- How to complete this task -
Set down the line containing "Panel 2, 320" and each line after it through the last line of the records, exactly, leaving pictures out.

- Material supplied -
- - -

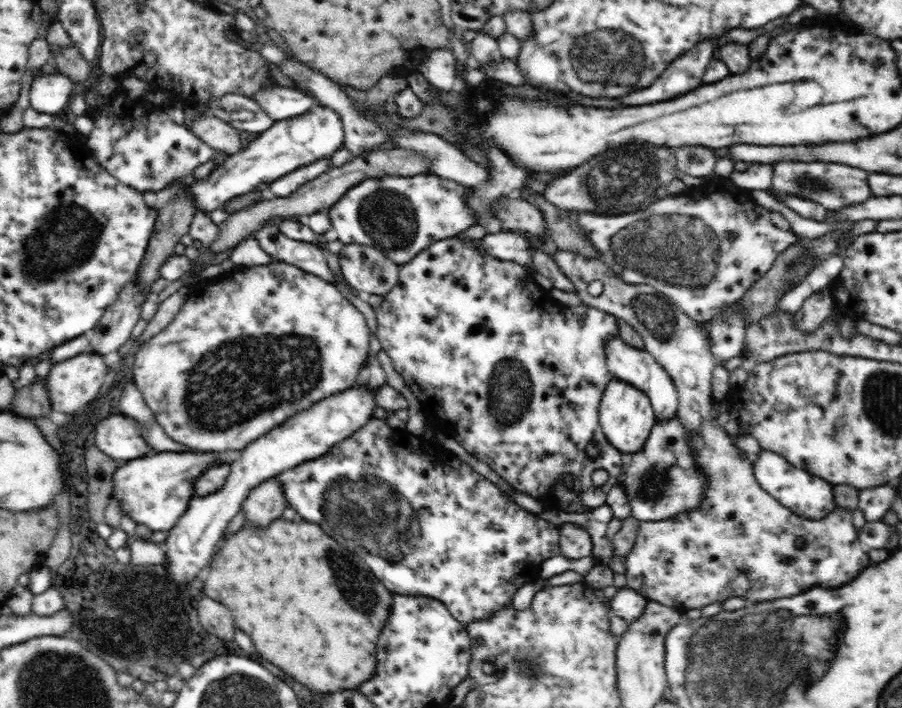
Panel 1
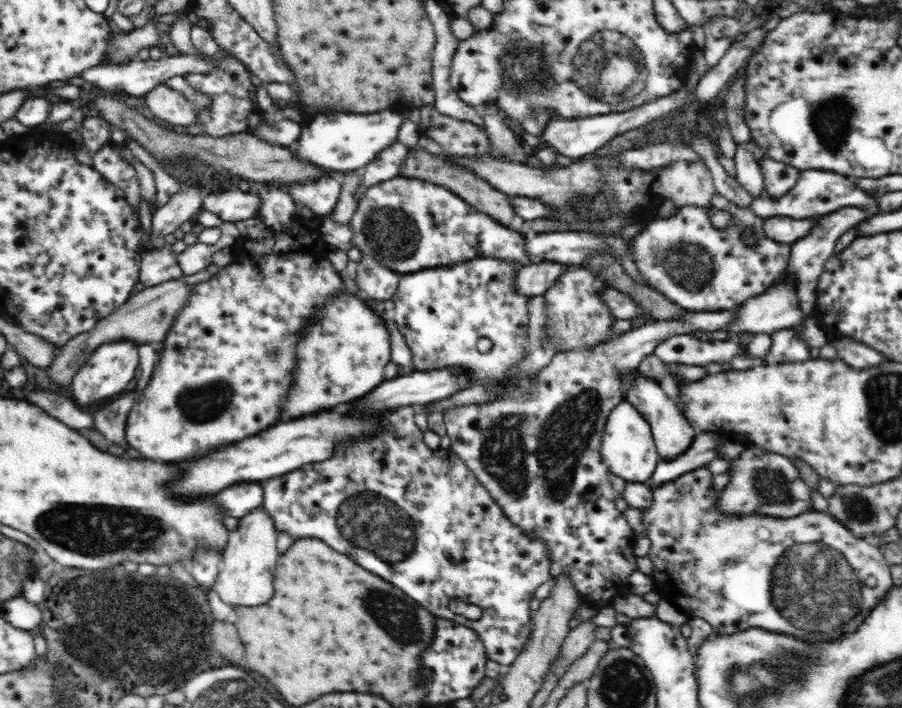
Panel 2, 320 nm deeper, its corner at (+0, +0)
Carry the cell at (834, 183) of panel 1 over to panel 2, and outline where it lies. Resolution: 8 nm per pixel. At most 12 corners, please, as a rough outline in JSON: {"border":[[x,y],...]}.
{"border":[[771,159],[760,172],[768,196],[794,188],[801,170]]}

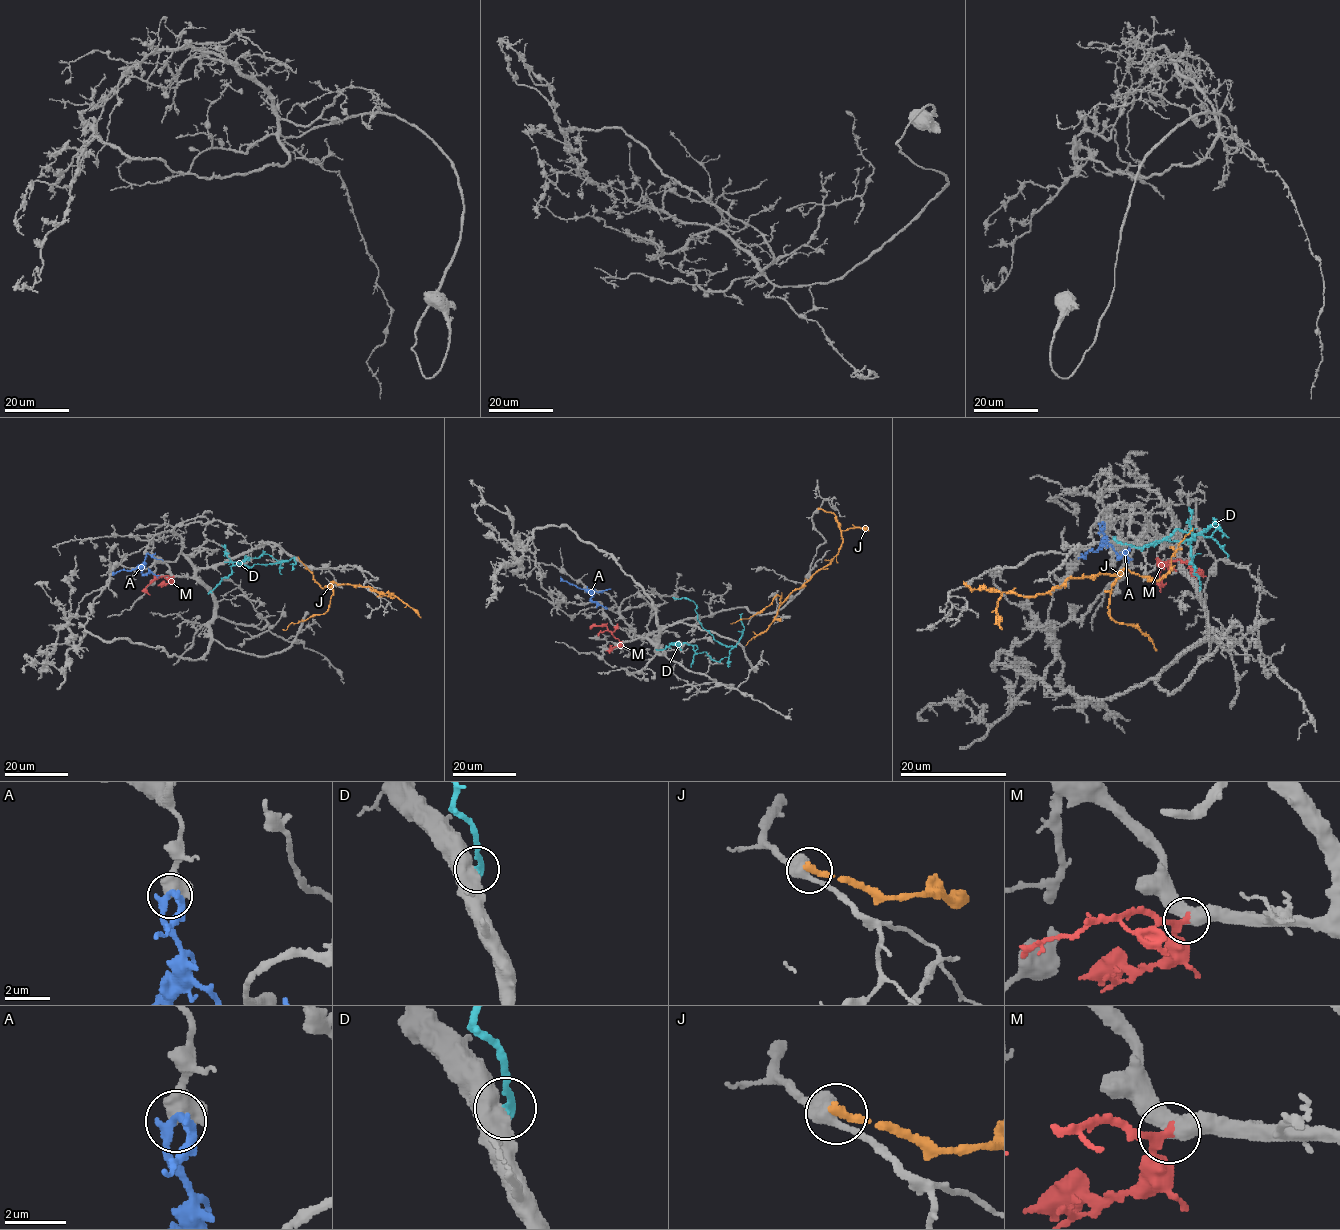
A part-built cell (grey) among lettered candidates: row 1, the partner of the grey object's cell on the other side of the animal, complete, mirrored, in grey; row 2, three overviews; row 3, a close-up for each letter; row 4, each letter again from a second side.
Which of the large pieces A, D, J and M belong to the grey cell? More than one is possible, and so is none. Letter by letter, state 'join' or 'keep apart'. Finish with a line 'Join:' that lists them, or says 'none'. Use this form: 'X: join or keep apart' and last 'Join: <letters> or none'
A: keep apart
D: keep apart
J: keep apart
M: join
Join: M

- - -

- Result for this task -
Panel 2, 320 nm deeper, its corner at (+0, +0)
Carry the cell at (834, 183) of panel 1 over to panel 2, and outline where it lies. Resolution: 8 nm per pixel. At most 12 corners, please, as a rough outline in JSON: {"border":[[x,y],...]}.
{"border":[[771,159],[760,172],[768,196],[794,188],[801,170]]}

A part-built cell (grey) among lettered candidates: row 1, the partner of the grey object's cell on the other side of the animal, complete, mirrored, in grey; row 2, three overviews; row 3, a close-up for each letter; row 4, each letter again from a second side.
Which of the large pieces A, D, J and M belong to the grey cell? More than one is possible, and so is none. Letter by letter, state 'join' or 'keep apart'. Finish with a line 'Join:' that lists them, or says 'none'. Use this form: 'X: join or keep apart' and last 'Join: <letters> or none'
A: keep apart
D: keep apart
J: keep apart
M: join
Join: M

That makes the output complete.